Mr Justice Mostyn dismissed H’s appeal noting that, so far as the needs principle is concerned, there is ‘almost unbounded discretion’.

He observed that:

  • in cases where the marriage was short, the discretion when assessing needs is particularly broad and fact sensitive; and
  • although, the award may have been generous and other judges may have awarded less, the assessment of both W’s immediate capital needs, as well as her income requirements (both as to the amount and their duration), fell within the legitimate bracket.
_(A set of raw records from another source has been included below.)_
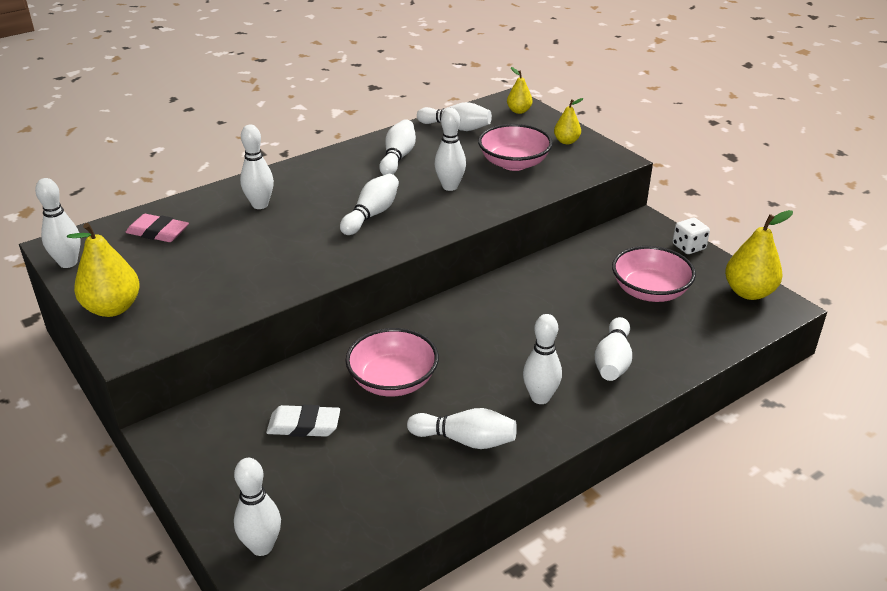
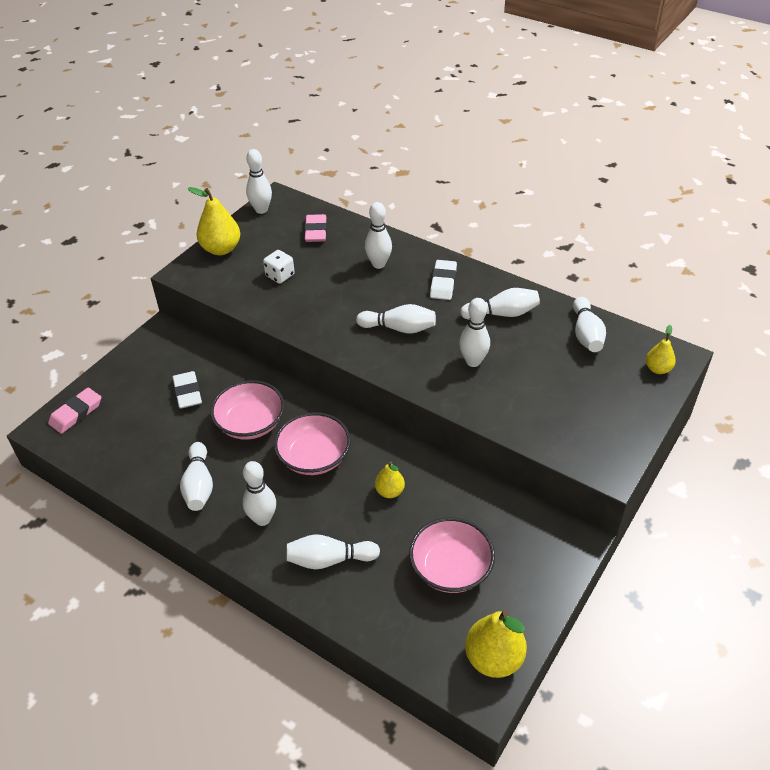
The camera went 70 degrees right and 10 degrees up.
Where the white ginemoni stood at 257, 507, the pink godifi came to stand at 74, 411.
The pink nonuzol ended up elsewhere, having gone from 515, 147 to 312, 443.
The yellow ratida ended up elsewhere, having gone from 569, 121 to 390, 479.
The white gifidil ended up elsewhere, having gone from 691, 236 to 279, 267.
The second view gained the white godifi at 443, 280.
Mr Justice Mostyn also commented as follows:

  • Ownership of W’s home – At trial H had not made any arguments for W’s home to be held on trust with reversion to H’s estate (and he was not permitted to do so now on appeal). Both parties’ positions were on the basis of W owning her home outright and the award at first instance had, therefore, been made with this in mind.
  • 10-year term – Whilst this was a generous term for maintenance (given W’s age and the length of the marriage), it was entirely legitimate having regard to W’s medical condition, the standard of living enjoyed during the marriage and the scale of H’s fortune. Had the marriage been longer, it is certain that the calculation would have been on a lifetime Duxbury basis.

Lessons to be learnt

Stewarts’ partner Matthew Humphries says of the judgment:

‘This case reinforces the very broad discretion that the family court has to make financial awards based on the facts of a particular case. In short marriages, where there had been a growing body of opinion that relatively modest awards were likely in the majority of cases, Mr Justice Mostyn has confirmed that the court’s discretion when assessing needs is particularly broad and fact sensitive. There is no rule that income needs are to be determined by a term order in short marriage cases. The outcome of this case would likely have been very different had the couple entered into a pre-nuptial agreement.’